-- Provided passage follows --
Tuesday, September 27, 2005
Basra: the occupiers dissolve the people and elect another. posted by Richard Seymour
The British Army in Basra are, under the orders of Defense Secretary John Reid, to fire the entire Basra police force and start anew. There is indeed a problem with the local state institutions, inasmuch as they seem to be getting funny ideas about running their own country:Iraqi Judge Raghib al-Mudhafar, the chief of the Basra Anti-Terrorism Court, said on Saturday that he re-issued homicide arrest warrants for two British soldiers on Thursday.
But the British government said they aren't legally binding on the British soldiers.
Yes, yes, 'Status of Forces agreement' and all that - a fancy way of saying, the occupiers rule. This illuminates one of the crucial points about the language of occupation. The client regime in Iraq is usually referred to by warmongers as "the democratically elected government in Baghdad" or some such formulation. But elections do not a state make. The state was built, constructed from the ground up, long before the US was finally pressured into staging elections. A team of administrators, privatisers and embezzlers was first imported from the United States, then slowly replaced with selected frontmen. At the same time, the CIA trained the new army and police forces in how to torture and kill. The occupiers drafted laws and edicts which were to be irreversible, set up crucial institutions and then built an enormous US Embassy, the biggest in the world, to direct what these institutions would get up to. It is this embassy, by the way, which has extensively manipulated the drafting of the constitution in a process that the occupiers determined and controlled from the start.
-- Provided passage concluded --
* [Directions]
a. Copy word for word the section of the Basra post that starts with the words containing "Tuesday, September 27, 2005" and ends with "the British soldiers.".
b. Continue the post about the British Army and the Basra police force from its last sentence.
-- Records follows --
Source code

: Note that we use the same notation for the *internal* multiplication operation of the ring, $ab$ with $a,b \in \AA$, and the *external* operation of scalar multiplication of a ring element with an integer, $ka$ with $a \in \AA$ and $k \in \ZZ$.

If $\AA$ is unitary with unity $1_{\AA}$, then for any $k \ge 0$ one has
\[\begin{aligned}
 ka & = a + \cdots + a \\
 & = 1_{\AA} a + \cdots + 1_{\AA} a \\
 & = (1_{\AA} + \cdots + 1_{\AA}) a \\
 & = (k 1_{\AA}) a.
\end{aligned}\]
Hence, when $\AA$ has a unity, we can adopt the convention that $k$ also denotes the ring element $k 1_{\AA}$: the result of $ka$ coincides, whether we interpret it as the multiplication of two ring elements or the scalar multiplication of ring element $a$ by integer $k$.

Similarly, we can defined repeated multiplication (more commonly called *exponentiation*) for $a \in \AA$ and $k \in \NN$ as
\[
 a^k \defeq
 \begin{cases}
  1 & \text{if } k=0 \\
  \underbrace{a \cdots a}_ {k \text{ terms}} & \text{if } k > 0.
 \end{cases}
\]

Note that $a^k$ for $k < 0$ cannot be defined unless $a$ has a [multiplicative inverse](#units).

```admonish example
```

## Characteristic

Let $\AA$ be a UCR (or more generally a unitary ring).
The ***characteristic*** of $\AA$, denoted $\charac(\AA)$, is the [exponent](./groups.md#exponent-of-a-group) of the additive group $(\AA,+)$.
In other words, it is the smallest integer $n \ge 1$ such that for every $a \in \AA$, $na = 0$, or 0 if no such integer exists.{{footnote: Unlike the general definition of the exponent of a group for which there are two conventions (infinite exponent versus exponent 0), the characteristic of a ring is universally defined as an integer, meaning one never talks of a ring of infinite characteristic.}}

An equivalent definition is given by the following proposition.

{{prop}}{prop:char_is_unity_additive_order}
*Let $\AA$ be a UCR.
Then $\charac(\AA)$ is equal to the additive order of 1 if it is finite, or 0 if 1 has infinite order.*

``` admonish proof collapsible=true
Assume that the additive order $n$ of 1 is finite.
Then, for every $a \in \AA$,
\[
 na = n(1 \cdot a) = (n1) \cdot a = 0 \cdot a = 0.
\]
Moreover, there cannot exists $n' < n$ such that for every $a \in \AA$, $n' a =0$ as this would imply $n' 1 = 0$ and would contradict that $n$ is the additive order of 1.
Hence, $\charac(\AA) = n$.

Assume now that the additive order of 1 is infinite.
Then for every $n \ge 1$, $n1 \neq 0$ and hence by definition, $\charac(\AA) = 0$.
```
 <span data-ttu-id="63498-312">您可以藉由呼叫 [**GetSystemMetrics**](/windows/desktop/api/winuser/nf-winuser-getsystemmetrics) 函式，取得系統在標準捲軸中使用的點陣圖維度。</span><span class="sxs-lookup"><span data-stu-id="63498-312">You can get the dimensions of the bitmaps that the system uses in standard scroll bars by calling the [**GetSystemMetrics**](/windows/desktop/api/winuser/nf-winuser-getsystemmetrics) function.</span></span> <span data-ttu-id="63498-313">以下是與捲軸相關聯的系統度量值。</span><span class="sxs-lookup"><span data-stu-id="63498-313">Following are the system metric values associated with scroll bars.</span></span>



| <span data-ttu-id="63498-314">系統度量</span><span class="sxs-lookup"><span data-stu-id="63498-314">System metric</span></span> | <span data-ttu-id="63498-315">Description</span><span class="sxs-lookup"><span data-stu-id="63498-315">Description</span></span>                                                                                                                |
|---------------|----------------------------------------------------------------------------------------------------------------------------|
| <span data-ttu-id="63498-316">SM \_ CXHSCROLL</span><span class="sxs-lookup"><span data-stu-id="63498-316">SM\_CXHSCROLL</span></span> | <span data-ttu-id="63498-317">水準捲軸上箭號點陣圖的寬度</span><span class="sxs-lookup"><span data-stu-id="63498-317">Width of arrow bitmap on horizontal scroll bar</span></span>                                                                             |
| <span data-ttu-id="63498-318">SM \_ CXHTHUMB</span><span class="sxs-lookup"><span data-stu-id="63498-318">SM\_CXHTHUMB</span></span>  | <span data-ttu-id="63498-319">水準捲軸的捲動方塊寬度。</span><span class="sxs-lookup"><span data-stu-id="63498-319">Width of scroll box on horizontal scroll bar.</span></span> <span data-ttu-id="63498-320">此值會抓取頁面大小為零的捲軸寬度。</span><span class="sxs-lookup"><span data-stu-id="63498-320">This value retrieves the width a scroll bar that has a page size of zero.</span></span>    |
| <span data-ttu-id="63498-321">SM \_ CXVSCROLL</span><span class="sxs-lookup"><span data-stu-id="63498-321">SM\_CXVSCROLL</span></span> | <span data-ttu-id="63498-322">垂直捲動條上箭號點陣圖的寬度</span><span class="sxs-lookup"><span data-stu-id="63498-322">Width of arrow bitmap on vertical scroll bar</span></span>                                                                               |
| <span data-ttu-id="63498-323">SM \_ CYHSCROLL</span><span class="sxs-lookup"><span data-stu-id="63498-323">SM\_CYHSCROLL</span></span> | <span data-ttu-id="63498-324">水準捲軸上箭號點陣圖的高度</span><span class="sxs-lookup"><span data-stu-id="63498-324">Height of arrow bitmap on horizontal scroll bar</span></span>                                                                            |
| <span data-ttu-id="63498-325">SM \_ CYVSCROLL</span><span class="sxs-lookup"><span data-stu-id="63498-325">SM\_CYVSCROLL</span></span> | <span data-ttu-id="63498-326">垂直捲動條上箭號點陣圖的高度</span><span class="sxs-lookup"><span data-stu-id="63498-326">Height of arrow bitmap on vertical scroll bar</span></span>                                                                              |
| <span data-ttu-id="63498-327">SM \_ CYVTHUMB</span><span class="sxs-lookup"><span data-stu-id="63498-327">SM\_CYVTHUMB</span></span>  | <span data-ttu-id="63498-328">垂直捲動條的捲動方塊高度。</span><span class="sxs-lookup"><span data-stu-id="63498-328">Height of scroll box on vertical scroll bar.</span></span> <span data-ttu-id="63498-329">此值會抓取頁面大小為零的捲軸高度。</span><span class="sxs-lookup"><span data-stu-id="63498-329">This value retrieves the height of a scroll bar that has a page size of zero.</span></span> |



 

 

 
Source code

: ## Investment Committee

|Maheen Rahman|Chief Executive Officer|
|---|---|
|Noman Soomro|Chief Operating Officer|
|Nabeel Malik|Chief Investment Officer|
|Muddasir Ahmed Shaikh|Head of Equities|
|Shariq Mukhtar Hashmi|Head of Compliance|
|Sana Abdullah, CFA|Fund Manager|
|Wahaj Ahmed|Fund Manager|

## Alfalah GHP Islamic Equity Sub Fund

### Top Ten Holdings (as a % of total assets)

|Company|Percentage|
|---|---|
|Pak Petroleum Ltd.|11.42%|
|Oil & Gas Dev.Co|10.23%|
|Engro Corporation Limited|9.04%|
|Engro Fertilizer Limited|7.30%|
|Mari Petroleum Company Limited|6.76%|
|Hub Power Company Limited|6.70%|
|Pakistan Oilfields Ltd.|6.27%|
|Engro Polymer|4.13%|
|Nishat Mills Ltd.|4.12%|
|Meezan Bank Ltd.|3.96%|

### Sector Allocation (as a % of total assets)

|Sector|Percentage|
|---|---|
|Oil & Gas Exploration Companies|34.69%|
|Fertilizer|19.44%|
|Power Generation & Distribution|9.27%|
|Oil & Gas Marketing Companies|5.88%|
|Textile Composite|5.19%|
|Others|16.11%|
-- Records concluded --
* [Answers for the tasks]
a.
Tuesday, September 27, 2005
Basra: the occupiers dissolve the people and elect another. posted by Richard Seymour
The British Army in Basra are, under the orders of Defense Secretary John Reid, to fire the entire Basra police force and start anew. There is indeed a problem with the local state institutions, inasmuch as they seem to be getting funny ideas about running their own country:Iraqi Judge Raghib al-Mudhafar, the chief of the Basra Anti-Terrorism Court, said on Saturday that he re-issued homicide arrest warrants for two British soldiers on Thursday.
But the British government said they aren't legally binding on the British soldiers.

b.
And now, of course, when one local part of the state apparatus gets uppity and starts objecting to the shooting of its policemen by undercover British agents dressed as Mahdi Army soldiers, the occupiers simply dissolve them.
One other little detail that struck my pretty little peepers was this:
[Brigadier John Lorimer] said that as this team was trying to defuse the situation inside the jail, up to 300 rioters were shooting at troops providing a cordon around the building, and attacking them with rocket grenades and petrol bombs.
Never mind the fact that they were not trying to 'defuse the situation' but free two suspected murderers from jail, and leave aside the fact that their idea of calming the situation was to fire on the demonstrators. What's this business about rocket grenades? I have seen no news report that describes the use of rocket grenades by the 300 demonstrators - petrol bombs, yes. But the only people who are reported to have used rocket-propelled grenades are the British forces when they stormed the jail. A transparent case of projection if you ask me.